• **EXERCISE DIRECTIONS**:
In the records below, how many lines hold the word "odborné"? Give only the number.

• **DATA LISTING**:
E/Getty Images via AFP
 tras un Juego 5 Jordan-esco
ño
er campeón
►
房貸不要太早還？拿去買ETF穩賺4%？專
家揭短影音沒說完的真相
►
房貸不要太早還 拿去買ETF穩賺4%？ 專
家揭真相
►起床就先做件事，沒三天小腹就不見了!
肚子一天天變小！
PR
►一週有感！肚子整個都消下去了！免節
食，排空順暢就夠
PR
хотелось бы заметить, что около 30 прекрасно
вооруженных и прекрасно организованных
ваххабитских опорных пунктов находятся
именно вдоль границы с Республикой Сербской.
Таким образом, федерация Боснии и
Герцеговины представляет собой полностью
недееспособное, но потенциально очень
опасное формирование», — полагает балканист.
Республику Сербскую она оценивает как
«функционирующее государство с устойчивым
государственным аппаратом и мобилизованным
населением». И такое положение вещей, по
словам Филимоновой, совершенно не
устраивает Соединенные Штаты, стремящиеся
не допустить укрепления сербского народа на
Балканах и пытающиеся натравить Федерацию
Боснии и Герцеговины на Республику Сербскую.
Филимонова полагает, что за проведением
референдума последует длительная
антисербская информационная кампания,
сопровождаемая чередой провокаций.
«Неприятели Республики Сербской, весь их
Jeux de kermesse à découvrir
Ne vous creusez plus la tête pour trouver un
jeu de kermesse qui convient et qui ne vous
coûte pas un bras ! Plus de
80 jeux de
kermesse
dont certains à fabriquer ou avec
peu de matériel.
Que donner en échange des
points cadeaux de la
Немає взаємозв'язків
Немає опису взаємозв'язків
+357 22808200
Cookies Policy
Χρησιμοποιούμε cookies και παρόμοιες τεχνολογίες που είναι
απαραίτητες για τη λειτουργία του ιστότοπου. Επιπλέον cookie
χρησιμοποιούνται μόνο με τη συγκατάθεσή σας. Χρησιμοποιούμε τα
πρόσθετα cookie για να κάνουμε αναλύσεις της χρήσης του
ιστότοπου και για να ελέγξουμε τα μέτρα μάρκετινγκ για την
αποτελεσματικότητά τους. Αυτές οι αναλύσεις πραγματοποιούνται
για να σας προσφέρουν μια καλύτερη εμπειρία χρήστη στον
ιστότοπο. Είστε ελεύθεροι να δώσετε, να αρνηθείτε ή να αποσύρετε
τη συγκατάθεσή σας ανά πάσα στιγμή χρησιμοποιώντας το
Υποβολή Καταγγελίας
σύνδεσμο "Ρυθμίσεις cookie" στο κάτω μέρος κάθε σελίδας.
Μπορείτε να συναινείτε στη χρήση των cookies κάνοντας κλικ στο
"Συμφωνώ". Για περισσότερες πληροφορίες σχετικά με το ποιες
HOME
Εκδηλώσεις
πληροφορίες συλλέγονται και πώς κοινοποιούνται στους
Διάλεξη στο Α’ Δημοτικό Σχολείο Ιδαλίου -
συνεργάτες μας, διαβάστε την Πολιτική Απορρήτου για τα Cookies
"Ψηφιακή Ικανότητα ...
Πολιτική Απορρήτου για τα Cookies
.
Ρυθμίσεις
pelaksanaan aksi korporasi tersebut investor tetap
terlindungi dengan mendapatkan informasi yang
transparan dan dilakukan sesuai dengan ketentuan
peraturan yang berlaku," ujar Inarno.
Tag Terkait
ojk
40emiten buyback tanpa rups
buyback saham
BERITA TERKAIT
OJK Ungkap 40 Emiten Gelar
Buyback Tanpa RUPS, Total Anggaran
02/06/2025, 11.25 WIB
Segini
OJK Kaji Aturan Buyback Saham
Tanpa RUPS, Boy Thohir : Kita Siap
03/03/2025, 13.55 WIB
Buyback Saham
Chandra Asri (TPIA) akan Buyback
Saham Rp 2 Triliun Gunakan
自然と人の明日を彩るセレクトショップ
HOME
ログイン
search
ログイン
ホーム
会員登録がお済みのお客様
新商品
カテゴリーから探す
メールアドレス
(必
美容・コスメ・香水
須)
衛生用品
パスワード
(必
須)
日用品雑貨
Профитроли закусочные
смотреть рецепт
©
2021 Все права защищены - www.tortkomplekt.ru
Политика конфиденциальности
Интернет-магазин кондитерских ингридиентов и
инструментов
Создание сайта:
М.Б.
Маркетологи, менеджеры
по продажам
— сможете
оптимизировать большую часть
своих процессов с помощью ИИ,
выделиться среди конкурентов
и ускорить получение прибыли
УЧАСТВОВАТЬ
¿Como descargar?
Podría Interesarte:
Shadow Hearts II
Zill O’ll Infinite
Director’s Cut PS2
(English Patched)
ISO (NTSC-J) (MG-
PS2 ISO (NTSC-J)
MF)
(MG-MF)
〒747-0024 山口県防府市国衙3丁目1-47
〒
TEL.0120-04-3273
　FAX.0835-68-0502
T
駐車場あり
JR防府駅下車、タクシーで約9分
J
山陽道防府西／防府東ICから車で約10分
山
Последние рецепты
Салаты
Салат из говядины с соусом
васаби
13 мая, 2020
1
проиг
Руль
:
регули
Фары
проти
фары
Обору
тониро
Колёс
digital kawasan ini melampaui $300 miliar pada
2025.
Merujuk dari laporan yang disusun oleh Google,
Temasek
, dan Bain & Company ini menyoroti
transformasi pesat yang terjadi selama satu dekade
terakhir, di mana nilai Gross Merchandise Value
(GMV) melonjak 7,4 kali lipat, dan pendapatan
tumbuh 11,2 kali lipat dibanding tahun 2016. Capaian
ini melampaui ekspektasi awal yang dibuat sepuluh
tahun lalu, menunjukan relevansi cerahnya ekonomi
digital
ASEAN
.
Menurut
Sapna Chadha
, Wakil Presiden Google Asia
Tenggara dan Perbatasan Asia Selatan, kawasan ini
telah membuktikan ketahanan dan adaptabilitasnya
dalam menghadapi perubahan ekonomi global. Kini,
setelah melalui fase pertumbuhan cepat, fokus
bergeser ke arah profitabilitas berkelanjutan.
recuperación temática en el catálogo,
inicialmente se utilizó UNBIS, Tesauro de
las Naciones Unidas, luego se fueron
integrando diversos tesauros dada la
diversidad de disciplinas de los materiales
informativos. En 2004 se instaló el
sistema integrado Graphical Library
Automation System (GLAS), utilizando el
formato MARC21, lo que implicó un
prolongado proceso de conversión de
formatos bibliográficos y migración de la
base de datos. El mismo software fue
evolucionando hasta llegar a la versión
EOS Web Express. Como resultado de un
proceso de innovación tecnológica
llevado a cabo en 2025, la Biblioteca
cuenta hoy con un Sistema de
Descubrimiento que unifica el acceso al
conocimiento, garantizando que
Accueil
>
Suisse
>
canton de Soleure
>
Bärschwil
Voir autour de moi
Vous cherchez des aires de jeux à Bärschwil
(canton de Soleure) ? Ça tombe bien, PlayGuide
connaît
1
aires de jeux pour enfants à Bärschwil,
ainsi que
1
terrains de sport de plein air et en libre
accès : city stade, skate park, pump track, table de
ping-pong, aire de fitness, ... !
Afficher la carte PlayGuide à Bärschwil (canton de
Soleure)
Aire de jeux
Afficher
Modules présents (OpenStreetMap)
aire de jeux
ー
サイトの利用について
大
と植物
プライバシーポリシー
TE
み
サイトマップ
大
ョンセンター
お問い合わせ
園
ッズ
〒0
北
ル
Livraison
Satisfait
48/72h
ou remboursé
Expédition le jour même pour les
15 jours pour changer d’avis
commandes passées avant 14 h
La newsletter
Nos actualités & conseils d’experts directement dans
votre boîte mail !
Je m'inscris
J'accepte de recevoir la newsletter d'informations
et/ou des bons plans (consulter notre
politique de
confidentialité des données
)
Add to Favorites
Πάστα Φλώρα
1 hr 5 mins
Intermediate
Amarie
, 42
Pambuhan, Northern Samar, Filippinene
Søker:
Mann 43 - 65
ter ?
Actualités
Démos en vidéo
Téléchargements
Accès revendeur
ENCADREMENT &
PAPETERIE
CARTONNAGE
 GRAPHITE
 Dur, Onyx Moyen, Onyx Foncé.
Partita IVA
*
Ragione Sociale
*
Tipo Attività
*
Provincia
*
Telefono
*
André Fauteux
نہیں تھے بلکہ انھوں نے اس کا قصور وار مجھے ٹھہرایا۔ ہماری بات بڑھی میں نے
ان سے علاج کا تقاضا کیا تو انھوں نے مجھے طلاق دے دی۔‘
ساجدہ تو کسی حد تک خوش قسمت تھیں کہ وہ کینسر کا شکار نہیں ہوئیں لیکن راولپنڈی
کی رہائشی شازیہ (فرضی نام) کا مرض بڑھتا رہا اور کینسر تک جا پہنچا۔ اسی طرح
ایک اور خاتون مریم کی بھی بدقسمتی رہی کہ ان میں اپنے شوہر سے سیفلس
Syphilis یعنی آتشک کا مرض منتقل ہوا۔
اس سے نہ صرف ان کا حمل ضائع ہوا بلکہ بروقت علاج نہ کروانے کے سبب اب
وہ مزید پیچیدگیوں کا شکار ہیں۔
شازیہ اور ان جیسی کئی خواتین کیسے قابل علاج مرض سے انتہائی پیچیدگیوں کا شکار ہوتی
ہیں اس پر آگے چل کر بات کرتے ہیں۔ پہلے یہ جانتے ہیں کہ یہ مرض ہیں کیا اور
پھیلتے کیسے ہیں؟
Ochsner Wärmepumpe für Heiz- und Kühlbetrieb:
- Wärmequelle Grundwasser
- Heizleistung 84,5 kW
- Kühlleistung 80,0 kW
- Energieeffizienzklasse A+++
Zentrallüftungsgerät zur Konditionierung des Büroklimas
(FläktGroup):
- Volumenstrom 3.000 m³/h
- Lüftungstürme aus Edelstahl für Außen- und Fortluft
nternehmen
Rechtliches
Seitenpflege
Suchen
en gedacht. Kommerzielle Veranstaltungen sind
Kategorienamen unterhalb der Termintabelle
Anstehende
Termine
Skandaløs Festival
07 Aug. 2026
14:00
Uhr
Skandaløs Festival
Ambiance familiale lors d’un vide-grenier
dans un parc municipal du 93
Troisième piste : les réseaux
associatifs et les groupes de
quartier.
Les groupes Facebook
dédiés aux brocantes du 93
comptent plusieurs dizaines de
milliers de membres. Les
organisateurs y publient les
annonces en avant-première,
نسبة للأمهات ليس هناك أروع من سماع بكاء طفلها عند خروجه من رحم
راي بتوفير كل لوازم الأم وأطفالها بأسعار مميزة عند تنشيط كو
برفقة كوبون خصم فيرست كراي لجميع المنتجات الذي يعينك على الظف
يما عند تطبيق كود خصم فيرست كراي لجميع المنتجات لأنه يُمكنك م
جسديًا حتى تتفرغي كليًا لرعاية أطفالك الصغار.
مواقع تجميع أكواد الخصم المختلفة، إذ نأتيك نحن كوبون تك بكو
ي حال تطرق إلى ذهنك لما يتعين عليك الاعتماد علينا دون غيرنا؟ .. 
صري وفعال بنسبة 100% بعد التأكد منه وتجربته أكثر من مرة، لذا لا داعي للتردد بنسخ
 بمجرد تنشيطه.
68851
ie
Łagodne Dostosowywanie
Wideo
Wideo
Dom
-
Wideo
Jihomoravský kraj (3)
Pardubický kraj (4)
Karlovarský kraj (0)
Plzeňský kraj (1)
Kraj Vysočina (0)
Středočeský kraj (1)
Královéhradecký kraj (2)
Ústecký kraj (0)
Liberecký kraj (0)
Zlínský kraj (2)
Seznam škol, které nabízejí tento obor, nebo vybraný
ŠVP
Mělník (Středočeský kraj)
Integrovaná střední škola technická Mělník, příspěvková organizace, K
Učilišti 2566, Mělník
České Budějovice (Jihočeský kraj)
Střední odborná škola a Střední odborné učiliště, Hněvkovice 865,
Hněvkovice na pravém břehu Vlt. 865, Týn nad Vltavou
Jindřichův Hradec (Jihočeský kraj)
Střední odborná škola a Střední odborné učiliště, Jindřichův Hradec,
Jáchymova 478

• **FINISHED TASK**:
2